The Tribunal analysed the Bill Forge case and noted,

“After taking cognizance of the apex court's ruling that the question of reading the word ‘and' in the place of ‘or' would not arise, the Hon'ble High Court proceeded to consider the implications of “taking” and “utilization” of credit. In para 20 of its judgment, the Hon'ble High Court observed thus:

“Actually, the credit is taken at the time of the removal of the excisable product. It is in the nature of a set off or an adjustment”.

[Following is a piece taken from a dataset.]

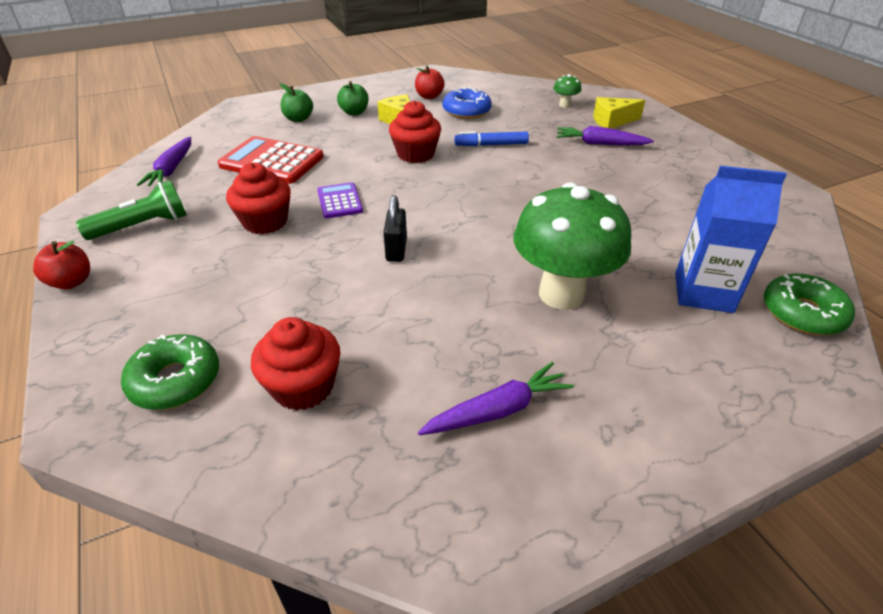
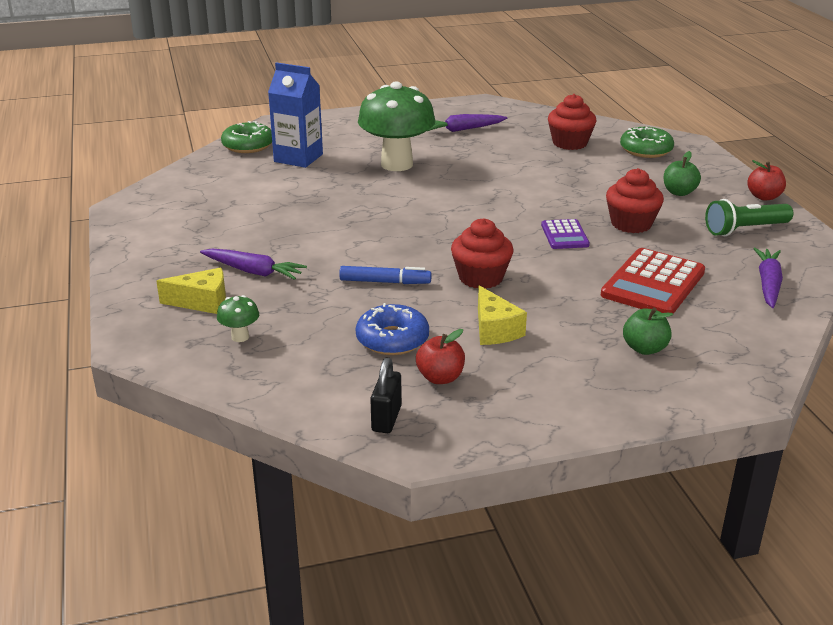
camera: 170 degrees left, 10 degrees down
red calculator [218,136,324,184] -> red calculator turned 90 degrees clockwise [601,248,705,314]
green apple [337,81,369,116] -> green apple moved to [664,151,701,196]
black padlock [383,195,407,262] -> black padlock moved to [370,358,402,433]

The Hon'ble High Court also observed that the reversal of CENVAT credit before its utilization amounted to non-taking of credit. The finding of the Hon'ble High Court that CENVAT credit is taken at the time of removal of the final product does not take into account Rule 3(1) of the CCR 2004 which provides for the “taking” of CENVAT credit by a manufacturer of excisable goods or a provider of taxable service upon receipt of inputs, input service and capital goods in the factory/premises. Sub-rule 4 of Rule 3 provides for utilization of the credit so taken, which happens at the time of removal of excisable products by a manufacturer or at the time of payment of service tax on a taxable service by a service provider, which stage is far removed from the initial stage of taking of credit. In other words, there is no question of set off or adjustment at the time of taking of credit. The provisions of Rule 3 are clear to this effect but the same did not enter into reckoning when the Hon'ble High Court decided the case of Bill Forge Pvt. Ltd. “Reversal of CENVAT credit amounting to non-taking of credit” is a concept which has been applied by this Tribunal, High Courts and the Supreme Court in cases where the benefit of some exemption notification (stipulating a condition to the effect that MODVAT/CENVAT credit on inputs shall not be taken) was claimed by manufacturers after reversing MODVAT/CENVAT credit already taken on inputs. If the same principle is applied to a case where a manufacturer or service provider was required by the Revenue to pay interest on an amount of CENVAT credit taken (though inadmissible) and later on reversed without utilization, for the period from the date of credit-taking to the date of reversal, Rule 14 would be rendered otiose, which is definitely not the legislative intent. In other words, a finding, in the context of examining interest liability under Rule 14, to the effect that reversal of CENVAT credit amounts to non-taking of credit militates against the rule itself. In this view of the matter, the doctrine of per incuriam is applicable against the decision in Bill Forge case.”

The Tribunal held:

At this stage, there is only one ruling that is applicable to the instant case and the same is the one handed down by the apex court after interpreting the provisions of Rule 14. The ruling is to the effect that the word ‘or' appearing between the words “taken” and “utilized” cannot be read as ‘and'. The effect of this ruling is unambiguously clear. Where an amount of inadmissible CENVAT credit was taken by a manufacturer of excisable products or a provider of output service but later on reversed, he has to pay interest under Rule 14 for the period from the date of taking of credit to the date of its reversal, whether or not the credit was utilized. This is the clear result of the interpretation given by the apex court to the provisions of Rule 14. It is binding on this Tribunal under Article 141 of the Constitution of India.

In the result, it has to be held that the short question (whether the appellant is liable to pay interest under Rule 14 of the CCR 2004 on the amounts of CENVAT credit in question) has to be settled in favour of the Revenue in view of the Hon'ble Supreme Court's ruling in Ind-Swift Laboratories case.